We find out early in this episode that Shiv is pregnant, and that aggravates the frustration and powerlessness she feels. She hates that her brothers are leaving her out again, but if she falls out with them, she would have no one left on her side. Throughout “Honeymoon States,” Shiv is increasingly angered and flustered by how lonely she feels. In some ways, she was unquestionably Logan’s favorite. They used to have weekly one-on-one dinners; he called her Pinky. She blames herself and her brothers for their father’s death — they forced Logan into getting on a plane to Sweden. Tom, who doesn’t seem to know that she’s pregnant, does sense how unloved and hurt she feels. He tries to remind her of what could be if she just opened herself up to being cared for, bringing up a sweet old memory of their early courtship. “That was a while ago, wasn’t it?” Shiv says dully. He pushes back. “Not that long.”

Like father like son

In this episode, we see how, in the blink of an eye, Kendall can slip between the version of himself that just wants a healthy relationship with his loved ones and the version of himself that will kill if necessary.

The last time Logan and his children spoke, Shiv accused her father of thinking he could make something true just by claiming it was true. But Kendall understands the power of a narrative too. Just days ago, he would have told anyone who asked that his dad was an awful tyrant whose opinion wasn’t worth dirt. Now, suddenly, it matters that the next Waystar CEO should have the late founder’s blessing. The board seems to agree, even if the Waystar executives look worried; they vote him and Roman through as co-CEOs.
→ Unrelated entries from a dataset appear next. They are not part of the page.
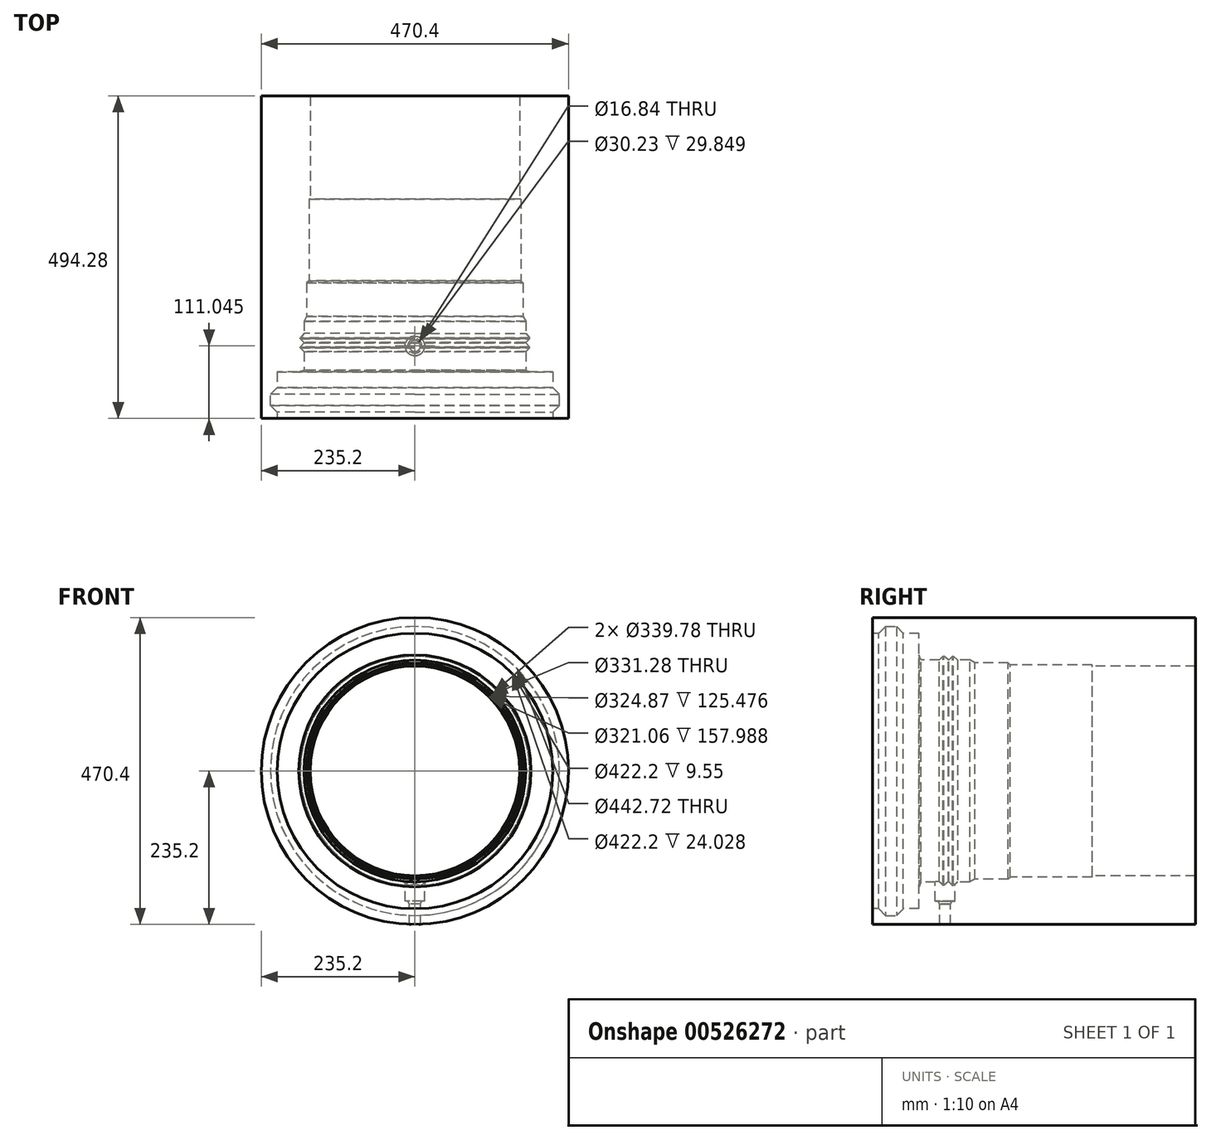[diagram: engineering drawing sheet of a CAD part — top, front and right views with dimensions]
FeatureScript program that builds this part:
annotation { "Feature Type Name" : "Feature", "Feature Type Description" : "" }
export const myFeature = defineFeature(function(context is Context, id is Id, definition is map)
    precondition{}
    {
        {
            var Q0;
            Q0=qCreatedBy(makeId("Front.planeOp"),FACE);
            var sketch = newSketch(context, id + "F0", { "sketchPlane" : qUnion([Q0])});
            skCircle(sketch, "E0", {"center": v(0, 0) * mm, "radius": 235.2 * mm});
            skSolve(sketch);
        }
        {
            var Q0;
            Q0 = qSketchRegion(id + "F0", true);
            extrude(context, id + "F1", {"entities" : qUnion([Q0]), "depth" : 494.28 * mm, "offsetDistance" : 25.4 * mm});
        }
        {
            var Q0;
            Q0=makeQuery(id+"F1.opExtrude","CAP_FACE",FACE,{"disambiguationData":[OSD([sQuery(id+"F0.wireOp",EDGE,"E0")])],"isStart":false});
            var sketch = newSketch(context, id + "F2", { "sketchPlane" : qUnion([Q0])});
            skCircle(sketch, "E1", {"center": v(0, 0) * mm, "radius": 160.53 * mm});
            skSolve(sketch);
        }
        {
            var Q0;
            Q0 = qSketchRegion(id + "F2", true);
            var Q1;
            Q1=makeQuery(id+"F2.imprint","IMPRINT",FACE,{"disambiguationData":[TD([[makeQuery(id+"F2.imprint","IMPRINT",EDGE,{"derivedFrom":sQuery(id+"F2.wireOp",EDGE,"E1")}),1.0]])]});
            extrude(context, id + "F3", {"entities" : qUnion([Q0, Q1]), "operationType" : NewBodyOperationType.REMOVE, "oppositeDirection" : true, "depth" : 947.42 * mm, "offsetDistance" : 25.4 * mm});
        }
        {
            var Q0;
            Q0=makeQuery(id+"F1.opExtrude","CAP_FACE",FACE,{"disambiguationData":[OSD([sQuery(id+"F0.wireOp",EDGE,"E0")])],"isStart":false});
            var sketch = newSketch(context, id + "F4", { "sketchPlane" : qUnion([Q0])});
            skCircle(sketch, "E2", {"center": v(0, 0) * mm, "radius": 162.43 * mm});
            skCircle(sketch, "E3", {"center": v(0, 0) * mm, "radius": 139.01 * mm});
            skSolve(sketch);
        }
        {
            var Q0;
            Q0 = qSketchRegion(id + "F4", true);
            extrude(context, id + "F5", {"entities" : qUnion([Q0]), "operationType" : NewBodyOperationType.REMOVE, "oppositeDirection" : true, "depth" : 336.3 * mm, "offsetDistance" : 25.4 * mm});
        }
        {
            var Q0;
            Q0=makeQuery(id+"F1.opExtrude","CAP_FACE",FACE,{"disambiguationData":[OSD([sQuery(id+"F0.wireOp",EDGE,"E0")])],"isStart":false});
            var sketch = newSketch(context, id + "F6", { "sketchPlane" : qUnion([Q0])});
            skCircle(sketch, "E4", {"center": v(0, 0) * mm, "radius": 165.64 * mm});
            skCircle(sketch, "E5", {"center": v(0, 0) * mm, "radius": 130.06 * mm});
            skSolve(sketch);
        }
        {
            var Q0;
            Q0 = qSketchRegion(id + "F6", true);
            extrude(context, id + "F7", {"entities" : qUnion([Q0]), "operationType" : NewBodyOperationType.REMOVE, "oppositeDirection" : true, "depth" : 205.74 * mm, "offsetDistance" : 25.4 * mm});
        }
        {
            var Q0;
            Q0=makeQuery(id+"F7.boolean.opBoolean","INTERSECT",EDGE,{"derivedFrom":[makeQuery(id+"F5.boolean.opBoolean","COPY",FACE,{"derivedFrom":makeQuery(id+"F5.opExtrude","SWEPT_FACE",FACE,{"disambiguationData":[OSD([sQuery(id+"F4.wireOp",EDGE,"E2")])]})}),makeQuery(id+"F7.opExtrude","CAP_FACE",FACE,{"disambiguationData":[OSD([sQuery(id+"F6.wireOp",EDGE,"E4"),sQuery(id+"F6.wireOp",EDGE,"E5")])],"isStart":false})]});
            chamfer(context, id + "F8", {"entities" : qUnion([Q0]), "width" : 5.08 * mm, "tangentPropagation" : true});
        }
        {
            var Q0;
            Q0=makeQuery(id+"F1.opExtrude","CAP_FACE",FACE,{"disambiguationData":[OSD([sQuery(id+"F0.wireOp",EDGE,"E0")])],"isStart":false});
            var sketch = newSketch(context, id + "F9", { "sketchPlane" : qUnion([Q0])});
            skCircle(sketch, "E6", {"center": v(0, 0) * mm, "radius": 169.89 * mm});
            skCircle(sketch, "E7", {"center": v(0, 0) * mm, "radius": 9.4 * mm});
            skSolve(sketch);
        }
        {
            var Q0;
            Q0 = qSketchRegion(id + "F9", true);
            extrude(context, id + "F10", {"entities" : qUnion([Q0]), "operationType" : NewBodyOperationType.REMOVE, "oppositeDirection" : true, "depth" : 147.57 * mm, "offsetDistance" : 25.4 * mm});
        }
        {
            var Q0;
            Q0=makeQuery(id+"F10.boolean.opBoolean","INTERSECT",EDGE,{"derivedFrom":[makeQuery(id+"F7.boolean.opBoolean","COPY",FACE,{"derivedFrom":makeQuery(id+"F7.opExtrude","SWEPT_FACE",FACE,{"disambiguationData":[OSD([sQuery(id+"F6.wireOp",EDGE,"E4")])]})}),makeQuery(id+"F10.opExtrude","CAP_FACE",FACE,{"disambiguationData":[OSD([sQuery(id+"F9.wireOp",EDGE,"E6"),sQuery(id+"F9.wireOp",EDGE,"E7")])],"isStart":false})]});
            chamfer(context, id + "F11", {"entities" : qUnion([Q0]), "chamferType" : ChamferType.OFFSET_ANGLE, "width" : 5.08 * mm, "oppositeDirection" : false, "angle" : 60 * degree, "tangentPropagation" : true});
        }
        {
            var Q0;
            Q0=makeQuery(id+"F1.opExtrude","CAP_FACE",FACE,{"disambiguationData":[OSD([sQuery(id+"F0.wireOp",EDGE,"E0")])],"isStart":false});
            var sketch = newSketch(context, id + "F12", { "sketchPlane" : qUnion([Q0])});
            skCircle(sketch, "E8", {"center": v(0, 0) * mm, "radius": 211.1 * mm});
            skCircle(sketch, "E9", {"center": v(0, 0) * mm, "radius": 37.7 * mm});
            skSolve(sketch);
        }
        {
            var Q0;
            Q0 = qSketchRegion(id + "F12", true);
            extrude(context, id + "F13", {"entities" : qUnion([Q0]), "operationType" : NewBodyOperationType.REMOVE, "oppositeDirection" : true, "depth" : 71.12 * mm, "offsetDistance" : 25.4 * mm});
        }
        {
            var Q0;
            Q0=qCreatedBy(makeId("Right.planeOp"),FACE);
            var sketch = newSketch(context, id + "F14", { "sketchPlane" : qUnion([Q0])});
            skPoint(sketch, "E10", {"position": v(-423.16, -177.8) * mm});
            skLineSegment(sketch, "E11", {"start": v(0, 0) * mm, "end": v(-511.48, 0) * mm});
            skLineSegment(sketch, "E12", {"start": v(-423.16, -177.8) * mm, "end": v(-415.34, -156.3) * mm});
            skLineSegment(sketch, "E13", {"start": v(-415.34, -156.3) * mm, "end": v(-438.26, -160.36) * mm});
            skLineSegment(sketch, "E14", {"start": v(-438.26, -160.36) * mm, "end": v(-423.16, -177.8) * mm});
            skPoint(sketch, "E15", {"position": v(-474.47, -221.36) * mm});
            skLineSegment(sketch, "E16", {"start": v(-474.47, -221.36) * mm, "end": v(-457.45, -221.36) * mm});
            skLineSegment(sketch, "E17", {"start": v(-457.45, -221.36) * mm, "end": v(-444.69, -208.6) * mm});
            skLineSegment(sketch, "E18", {"start": v(-474.47, -221.36) * mm, "end": v(-489.41, -206.42) * mm});
            skLineSegment(sketch, "E19", {"start": v(-489.41, -206.42) * mm, "end": v(-444.69, -208.6) * mm});
            skSolve(sketch);
        }
        {
            var Q0;
            Q0 = qSketchRegion(id + "F14", true);
            var Q1;
            Q1=sQuery(id+"F14.wireOp",EDGE,"E11");
            revolve(context, id + "F15", {"operationType" : NewBodyOperationType.REMOVE, "entities" : qUnion([Q0]), "axis" : qUnion([Q1]), "revolveType" : RevolveType.FULL});
        }
        {
            var Q0;
            Q0=qCreatedBy(makeId("Top.planeOp"),FACE);
            var sketch = newSketch(context, id + "F16", { "sketchPlane" : qUnion([Q0])});
            skLineSegment(sketch, "E20", {"start": v(0, -501.61) * mm, "end": v(0, -486.78) * mm});
            skPoint(sketch, "E21", {"position": v(169.89, -392.1) * mm});
            skLineSegment(sketch, "E22", {"start": v(175.64, -386.35) * mm, "end": v(175.64, -385.14) * mm});
            skLineSegment(sketch, "E23", {"start": v(169.89, -392.1) * mm, "end": v(175.64, -386.35) * mm});
            skLineSegment(sketch, "E24", {"start": v(169.89, -378.28) * mm, "end": v(169.89, -377.77) * mm});
            skLineSegment(sketch, "E25", {"start": v(169.89, -377.77) * mm, "end": v(175.64, -372.02) * mm});
            skPoint(sketch, "E26", {"position": v(169.89, -378.28) * mm});
            skLineSegment(sketch, "E27", {"start": v(169.89, -378.28) * mm, "end": v(175.7, -385.2) * mm});
            skLineSegment(sketch, "E28.trimOffspring", {"start": v(175.64, -372.02) * mm, "end": v(175.64, -370.84) * mm});
            skPoint(sketch, "E29.start.orphan", {"position": v(169.89, -362.9) * mm});
            skLineSegment(sketch, "E30", {"start": v(169.89, -363.98) * mm, "end": v(175.64, -370.84) * mm});
            skLineSegment(sketch, "E31", {"start": v(169.89, -392.1) * mm, "end": v(164, -392.1) * mm});
            skLineSegment(sketch, "E32", {"start": v(164, -392.1) * mm, "end": v(164, -363.98) * mm});
            skLineSegment(sketch, "E33", {"start": v(164, -363.98) * mm, "end": v(169.89, -363.98) * mm});
            skSolve(sketch);
        }
        {
            var Q0;
            Q0 = qSketchRegion(id + "F16", true);
            var Q1;
            Q1=sQuery(id+"F16.wireOp",EDGE,"E20");
            revolve(context, id + "F17", {"operationType" : NewBodyOperationType.REMOVE, "entities" : qUnion([Q0]), "axis" : qUnion([Q1]), "revolveType" : RevolveType.FULL, "oppositeDirection" : true});
        }
        {
            var Q0;
            Q0=qCreatedBy(makeId("Top.planeOp"),FACE);
            cPlane(context, id + "F18", {"entities" : qUnion([Q0]), "cplaneType" : CPlaneType.OFFSET, "offset" : 164.6 * mm, "oppositeDirection" : true, "width" : 152.4 * mm, "height" : 152.4 * mm});
        }
        {
            var Q0;
            Q0=qCreatedBy(id+"F18.planeOp",FACE);
            var sketch = newSketch(context, id + "F19", { "sketchPlane" : qUnion([Q0])});
            skCircle(sketch, "E34", {"center": v(0, -383.24) * mm, "radius": 8.42 * mm});
            skSolve(sketch);
        }
        {
            var Q0;
            Q0 = qSketchRegion(id + "F19", true);
            extrude(context, id + "F20", {"entities" : qUnion([Q0]), "operationType" : NewBodyOperationType.REMOVE, "oppositeDirection" : true, "depth" : 76.2 * mm, "offsetDistance" : 25.4 * mm});
        }
        {
            var Q0;
            Q0=qCreatedBy(id+"F18.planeOp",FACE);
            var sketch = newSketch(context, id + "F21", { "sketchPlane" : qUnion([Q0])});
            skCircle(sketch, "E35", {"center": v(0, -383.24) * mm, "radius": 15.11 * mm});
            skSolve(sketch);
        }
        {
            var Q0;
            Q0 = qSketchRegion(id + "F21", true);
            extrude(context, id + "F22", {"entities" : qUnion([Q0]), "operationType" : NewBodyOperationType.REMOVE, "oppositeDirection" : true, "depth" : 34.54 * mm, "offsetDistance" : 25.4 * mm});
        }
        {
            var Q0;
            Q0=makeQuery(id+"F22.boolean.opBoolean","INTERSECT",EDGE,{"derivedFrom":[makeQuery(id+"F20.boolean.opBoolean","COPY",FACE,{"derivedFrom":makeQuery(id+"F20.opExtrude","SWEPT_FACE",FACE,{"disambiguationData":[OSD([sQuery(id+"F19.wireOp",EDGE,"E34")])]})}),makeQuery(id+"F22.opExtrude","CAP_FACE",FACE,{"disambiguationData":[OSD([sQuery(id+"F21.wireOp",EDGE,"E35")])],"isStart":false})]});
            chamfer(context, id + "F23", {"entities" : qUnion([Q0]), "chamferType" : ChamferType.OFFSET_ANGLE, "width" : 2.54 * mm, "oppositeDirection" : false, "angle" : 60 * degree, "tangentPropagation" : true});
        }
    });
The simmering war between the old guard and the Roy siblings is surprisingly averted, at least for now.

When influential Republican megadonor Ron Petkus (Stephen Root) takes a moment to eulogize Logan, Connor complains that his description of Logan as a neo-conservative is inaccurate: He was obviously a “paleo-libertarian.” “They’re trying to body-snatch him,” he says.

But no one is body-snatching Logan the way Kendall is. When Shiv and Roman keep joking around without seeming to understand the urgency of having a plan before the board vote, Kendall loses his temper in a very Logan-esque way. You can practically see him thinking that they are not serious people.

After the vote is done, Karolina and Hugo corral the new CEOs to discuss a strategy for selling their new roles to the public. There are two potential tacks, they explain, one of which would portray them as closely following in Logan’s footsteps. The other would rewrite who Logan was in the public eye, painting him as a bad father who was losing his touch by the end, which would make Kendall and Roman look like much-needed fresh blood. Roman nixes the latter idea, clearly finding it vile.

But Kendall, after mulling it over — and looking at the document again — privately tells Hugo to begin the posthumous Logan smear campaign, without revealing to anyone that he ordered it. “It’s what he would do,” Kendall tells Hugo. “He’d want this for the firm.” Which might be true — Logan did far worse things in his life — but it’s unclear that he would have wanted to sacrifice his reputation. Kendall coolly threatens Hugo into following orders in a way Logan would definitely admire. The Roy family is mourning the death of their patriarch, and suddenly Logan’s heir seems determined to keep his legacy alive.